Autorzy zapowiadają szereg nowatorskich rozwiązań, które mają uczynić ich dzieło niepowtarzalnym na rynku gier. Na początek technologia Natural Motion, charakteryzująca się wyposażeniem postaci w zbiór algorytmów pozwalających na w pełni naturalne ich zachowanie w sytuacjach ekstremalnych, jak chociażby postać zagrożona zachowuje się w sposób całkowicie racjonalny. A to nie koniec niespodzianek! Do tego dochodzi opracowana przez zespół programistów z Pixelux Entertainment technologia interaktywnego środowiska. Nosi ona nazwę Digital Molecular Master. Dość powiedzieć, że wszystko, co zobaczymy na ekranach TV będzie idealnie odpowiadało rzeczywistości za oknem. Ruch trawy, powiew wiatru poruszający listkami starego dębu, to wszystko ma być idealnie realistyczne! Zaczynam się w takim momencie bać tylko jednego - oby technologia nie przyćmiła tego, co jest istotne, czyli gry.
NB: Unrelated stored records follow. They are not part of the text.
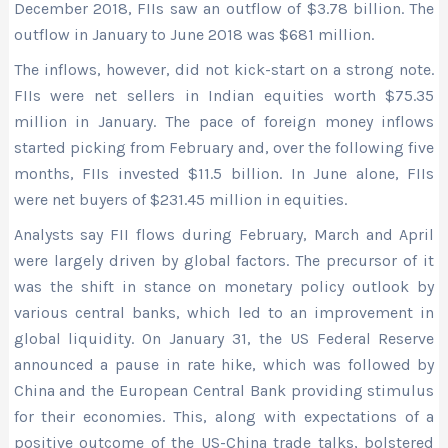
December 2018, FIIs saw an outflow of $3.78 billion. The
outflow in January to June 2018 was $681 million.
The inflows, however, did not kick-start on a strong note.
FIIs were net sellers in Indian equities worth $75.35
million in January. The pace of foreign money inflows
started picking from February and, over the following five
months, FIIs invested $11.5 billion. In June alone, FIIs
were net buyers of $231.45 million in equities.
Analysts say FII flows during February, March and April
were largely driven by global factors. The precursor of it
was the shift in stance on monetary policy outlook by
various central banks, which led to an improvement in
global liquidity. On January 31, the US Federal Reserve
announced a pause in rate hike, which was followed by
China and the European Central Bank providing stimulus
for their economies. This, along with expectations of a
positive outcome of the US-China trade talks, bolstered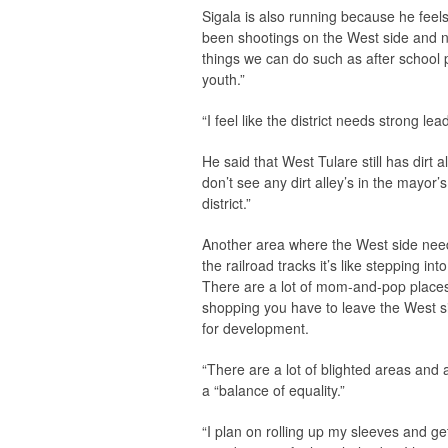
Sigala is also running because he feels l
been shootings on the West side and n
things we can do such as after schoo
youth.”
“I feel like the district needs strong 
He said that West Tulare still has dirt 
don’t see any dirt alley’s in the mayo
district.”
Another area where the West side nee
the railroad tracks it’s like stepping in
There are a lot of mom-and-pop places t
shopping you have to leave the West s
for development.
“There are a lot of blighted areas and
a “balance of equality.”
“I plan on rolling up my sleeves and get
Obaw mam znacznie więcej. Czwarta edycja przygód ekranowego archeologa ma mieć miejsce w pełnometrażowym filmie, co samo w sobie jest rzeczą smaczną, ale rodzi się obawa o formę Harrisona Forda, który jako żywo młodzieńcem już nie jest. Wiadomość optymistyczna brzmi, że akcja gry w sposób nader luźny powiązana ma być z ekranową wersją. Oby!
Materiały dostępne aktualnie w Sieci pozwalają z dużym optymizmem oczekiwać na kolejne przygody Indiany Jonesa. Czy efekt zapowiadany będzie tożsamy z oczekiwaniami Graczy? Uczciwie powiem, że nie do końca jestem przekonany, ale jest jeszcze sporo czasu, aby Autorzy swoje dzieło w pełni dopracowali. Jedno już w tej chwili jest pewne. Blokada informacyjna dotycząca wszystkich kulis rodzącego się projektu jest faktem. Mam nadzieję, że kolejna odsłona przygód Indiany Jonesa będzie wydarzeniem na miarę jego kolejnych ekranizacji!
Co mogę obiecać? Będąc osobą zainteresowaną w nowatorskich rozwiązaniach z przyjemnością podzielę się moją wiedzą w miarę docierających wieści z realizacji projektu ukrytego pod nazwą "Indiana Jones 2007" realizowanego przez LucasArts. Mam tylko nadzieję, że wieści tych będzie daleko więcej, niż obecnie!
Fanów Indiany Jonesa odsyłam do strony domowej projektu, a wszystkich Czytelników Serdecznie Pozdrawiam!
PS, Celowo w niniejszej zapowiedzi na pomieściłem "gdybań" publikowanych na stronach innych serwisów. Liczy się tylko konkret, a tych, jak widać powyżej niewiele, Nie pozostaje nic innego, jak oczekiwanie na rozwój wypadków.